*** EXTRACTED INFORMATION ***

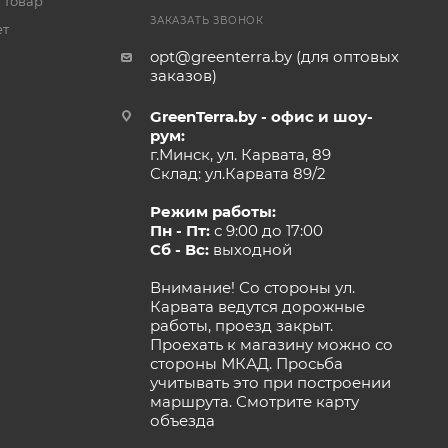
 товар
ЗАКАЗАТЬ ЗВОНОК
ет
opt@greenterra.by (для оптовых
заказов)
GreenTerra.by - офис и шоу-
рум:
г.Минск, ул. Карвата, 89
Склад: ул.Карвата 89/2
Режим работы:
Пн - Пт:
с 9:00 до 17:00
Сб - Вс:
выходной
Внимание! Со стороны ул.
Карвата ведутся дорожные
работы, проезд закрыт.
Проехать к магазину можно со
стороны МКАД. Просьба
учитывать это при построении
маршрута.
Смотрите карту
объезда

*** End of EXTRACTED INFORMATION ***

* [WORK INSTRUCTION]:
In the records above, return only the line that contains "Проехать к магазину можно со" and every line after it through the last, exactly as they appear.

* [EXERCISE SOLUTION]:
Проехать к магазину можно со
стороны МКАД. Просьба
учитывать это при построении
маршрута.
Смотрите карту
объезда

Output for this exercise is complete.